The answer is yes. The Federalist Society does. And so do the cadres of judges with whom the Society has stuffed the federal bench in recent years. But I suspect the real truth is as follows: good Federalist Society judges were Republicans and social conservatives first, their judicial philosophy came later. I’ve yet to read the intellectual biography of a jurist who declared, in effect, “I was a left-leaning activist until I read the Federalist Papers, and then the blinders fell off my eyes, and I beheld the truth.” Jurisprudence isn’t like that. It is the hard and laborious work of forever weighing, considering and evaluating legal doctrine -- a very active task.
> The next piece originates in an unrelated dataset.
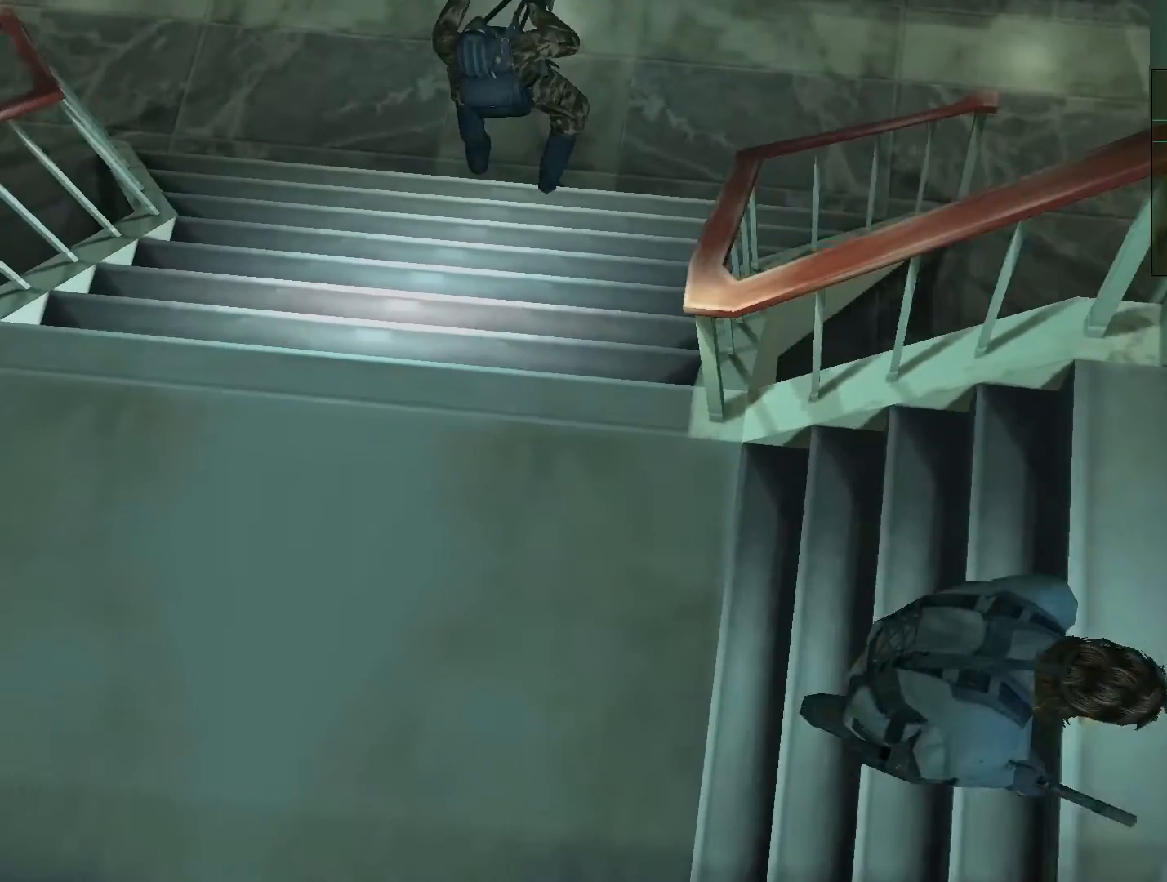
{"buttons": [], "left_stick": "right", "right_stick": "center", "events": []}
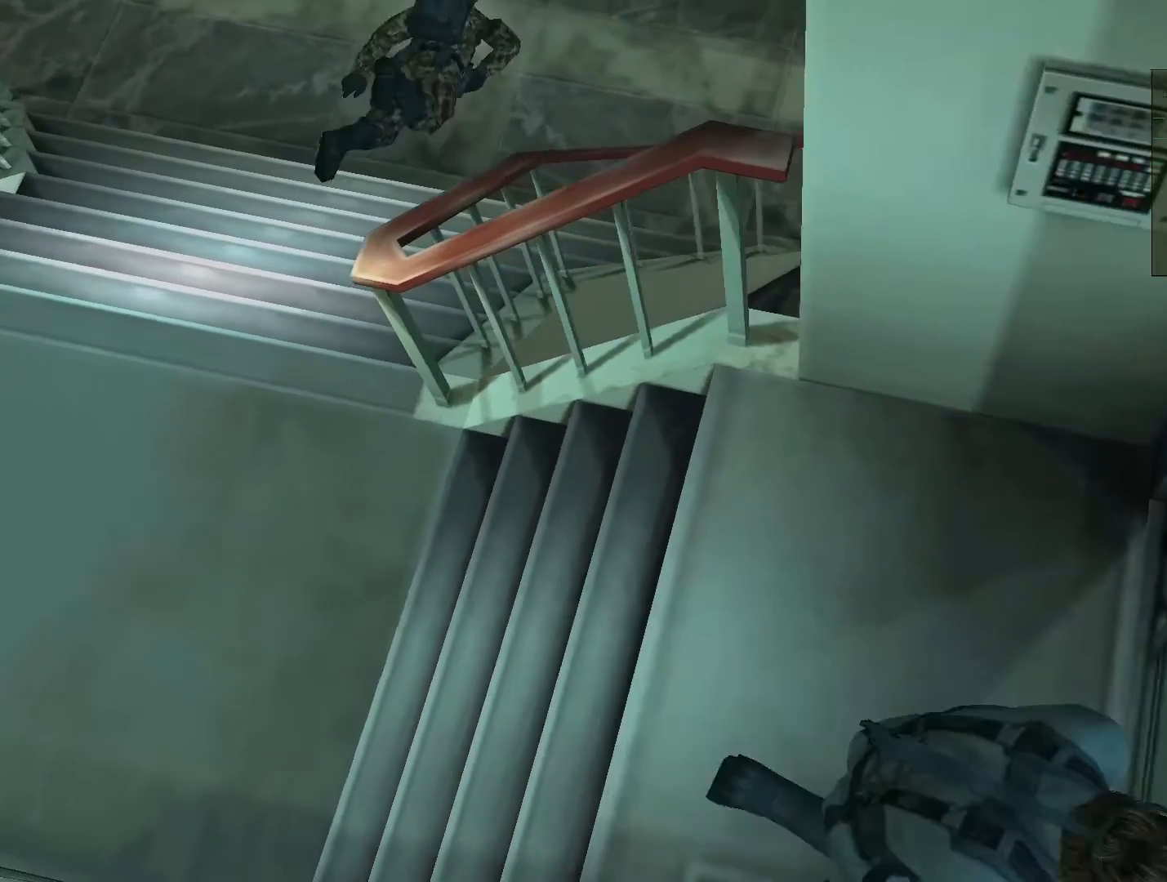
{"buttons": [], "left_stick": "up-right", "right_stick": "center", "events": [[500, "left_stick", "up-right"]]}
Senator Jeff Sessions, a judicial reject with a chip on his shoulder the size of his native Alabama, is a cheerleader for this nonsense. Here is his take on Liu: “His record reveals that he believes the Constitution is a fluid, evolving document with no fixed meaning.” Duh, Senator. What else could it be? Finding the binding intent of the long since dead in mere words is the most active form of necromancy. And it begs the larger question you refuse to answer: why should we the living venerate the words of the dead, who, among other things, held slaves? (I know, Jeff; Alabama is not now what it once was: oh, those fantasies of golden ages long since passed.)
I was not an enthusiastic supporter of Liu’s. He is young, 40, and, as near as I can tell, has never practiced as a lawyer. Yes, he’s wicked smart and creative. But until you’ve stood in the well of the court and faced a judge or jury, the law is little more than a parlor game. I don’t trust judges who preach what they have never practiced. I might have voted against Liu on grounds that he lacked the requisite experience to make judgments about what goes on in a courtroom. Putting him on the bench would be akin to placing some idiot savant in an operating room who could recite chapter and verse out of leading surgical texts, but had never once held a scalpel.
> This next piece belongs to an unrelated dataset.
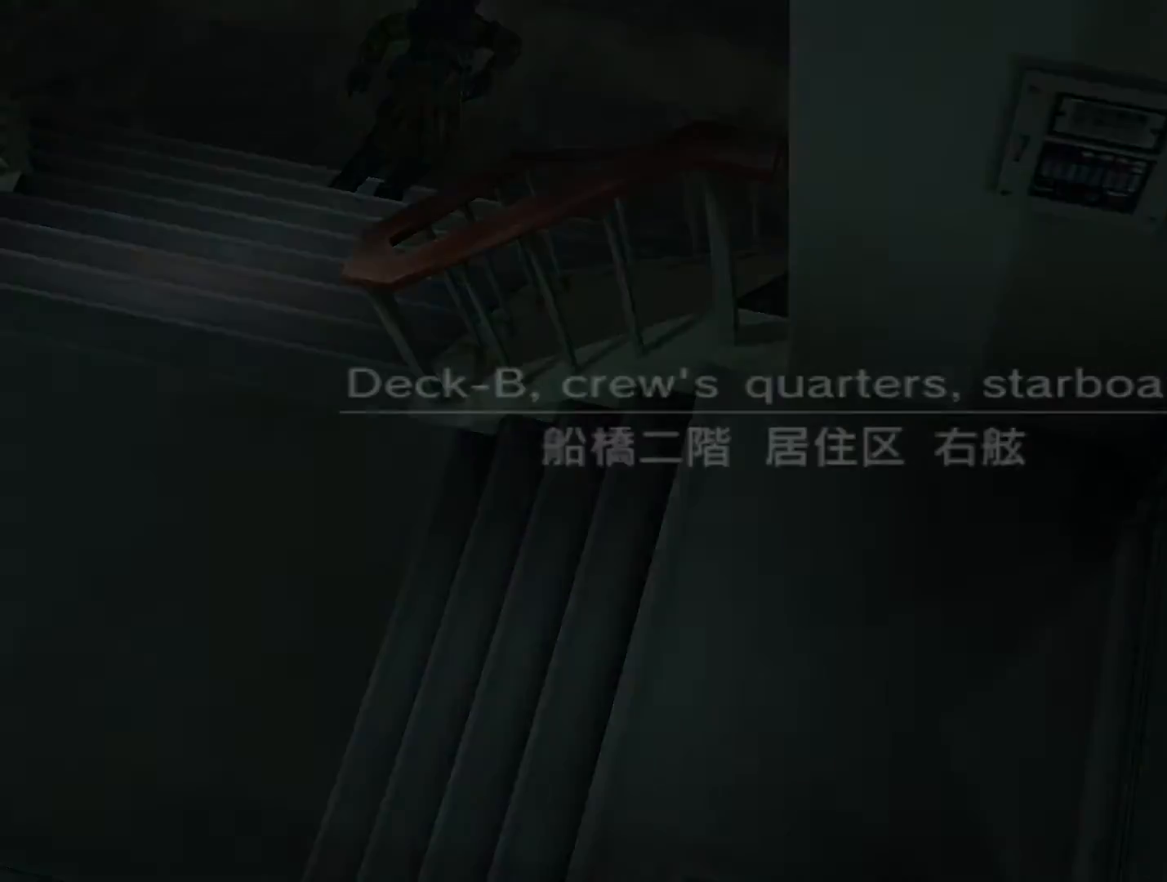
{"buttons": [], "left_stick": "center", "right_stick": "center", "events": [[333, "left_stick", "center"]]}
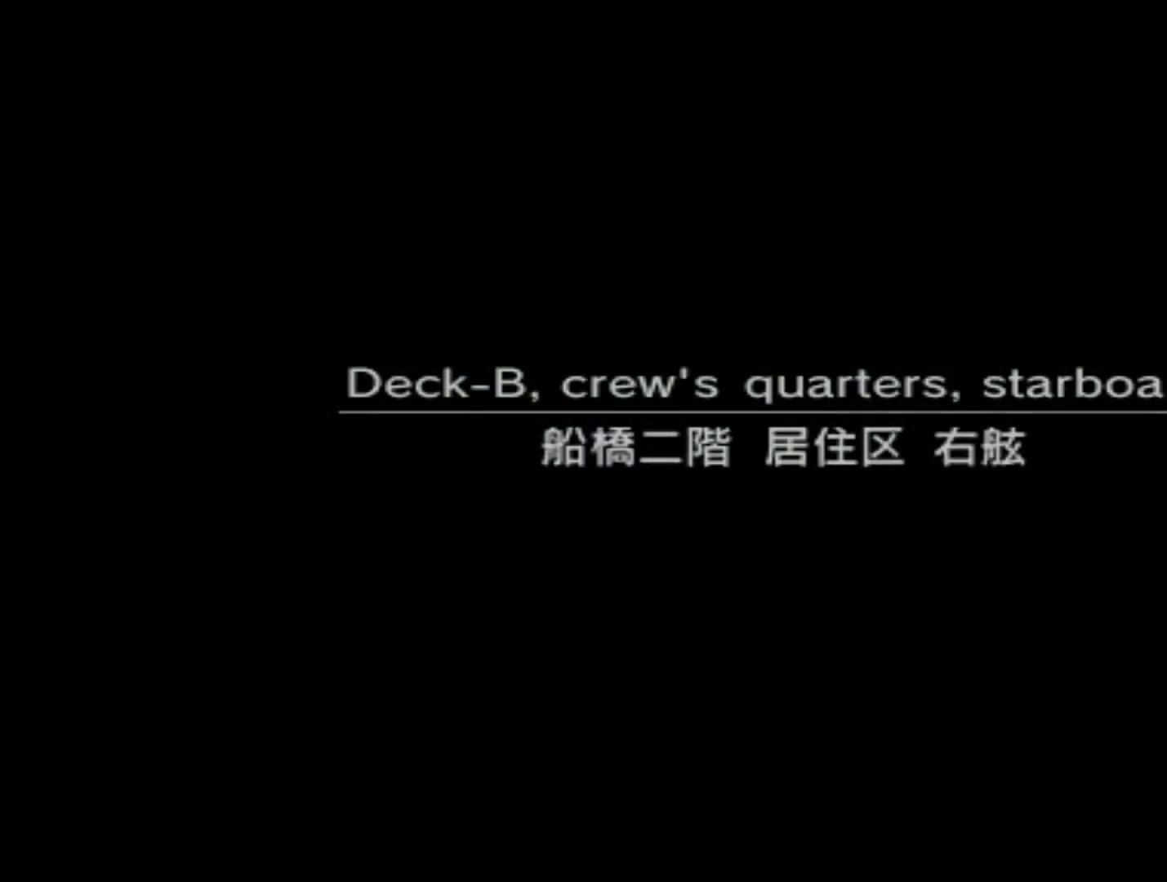
{"buttons": [], "left_stick": "center", "right_stick": "center", "events": []}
Senate Republicans took issue with Liu for remarks he made about then Supreme Court nominee Samuel Alito when Alito faced confirmation. Liu challenged Alito’s activism, his willingness to justify the creation and exercise of bold new powers for the executive. Here’s what Liu said: “Judge Alito’s record envisions an America where police may shoot and kill an unarmed boy to stop him from running away with a stolen purse; where federal agents may point guns at ordinary citizens during a raid, even after no signs of resistance.”
The Senate was in an uproar over these remarks. But yet, that is exactly what is happening in our courts. This authoritarian jurisprudence, the product of a robust judicial activism, is sweeping through the federal courts. In the past decade and a half, the doctrine of qualified immunity, a creation of a very active and conservative bench, has ravaged federal civil rights actions, making it increasingly more difficult for ordinary citizens to advance civil rights claims in the federal courts. The conservatives like this just fine and dandy. They don’t call it activism when changes in judicial interpretation advance their agenda. When you agree with the outcome, it accords with the founder’s intent.
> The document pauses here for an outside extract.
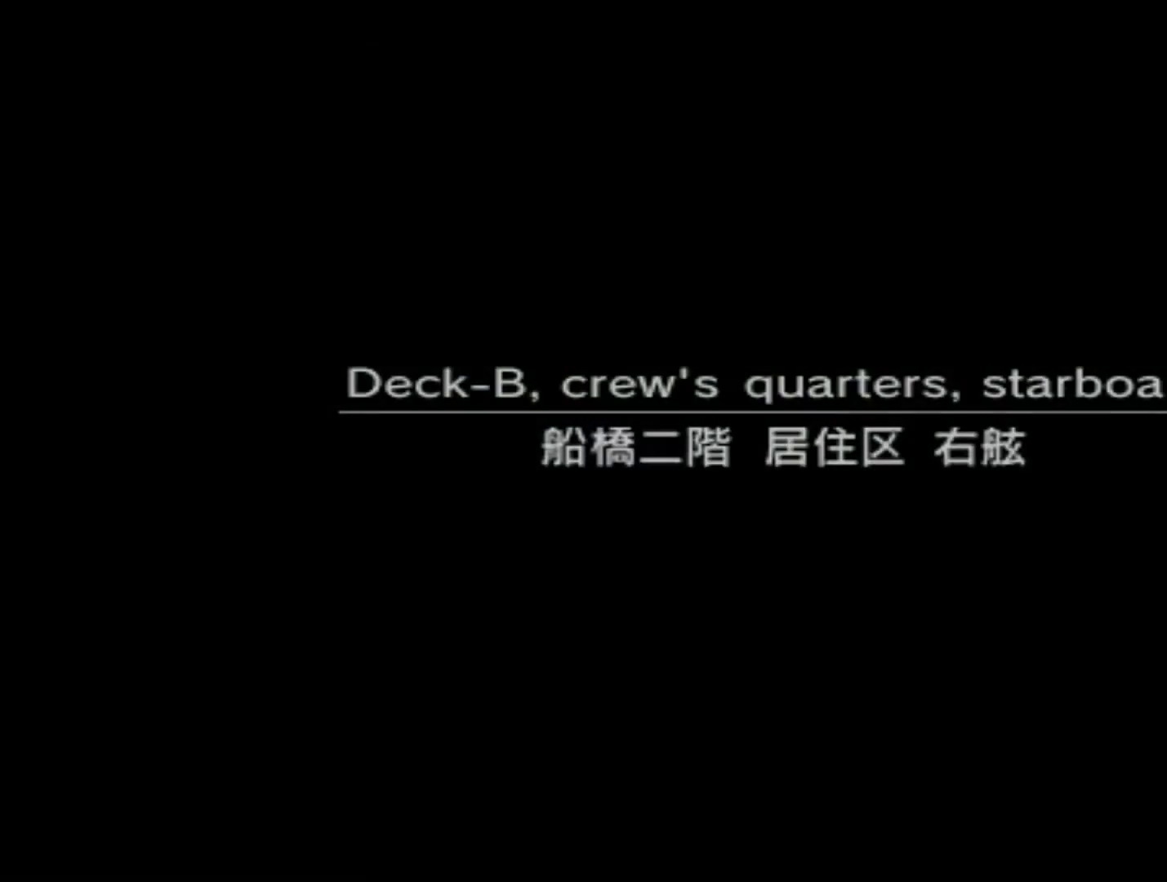
{"buttons": [], "left_stick": "center", "right_stick": "center", "events": []}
This sort of specious reasoning was last fully on display in the Scopes monkey trial in Dayton, Tennessee in the 1920s. That’s when Clarence Darrow cross-examined William Jennings Bryan, reducing the Biblical fundamentalist to stuttering declarations of faith. When will the originalists meet their Dayton?
Senator Sessions is an activist, and a hypocrite. Goodwin Liu was perhaps not fit for the bench because he lacked courtroom experience. The only sort of judicial activism that should matter in confirmation hearings is whether a judge has experience with the activity that goes on in a courtroom. The rest is simple balderdash and stupidity.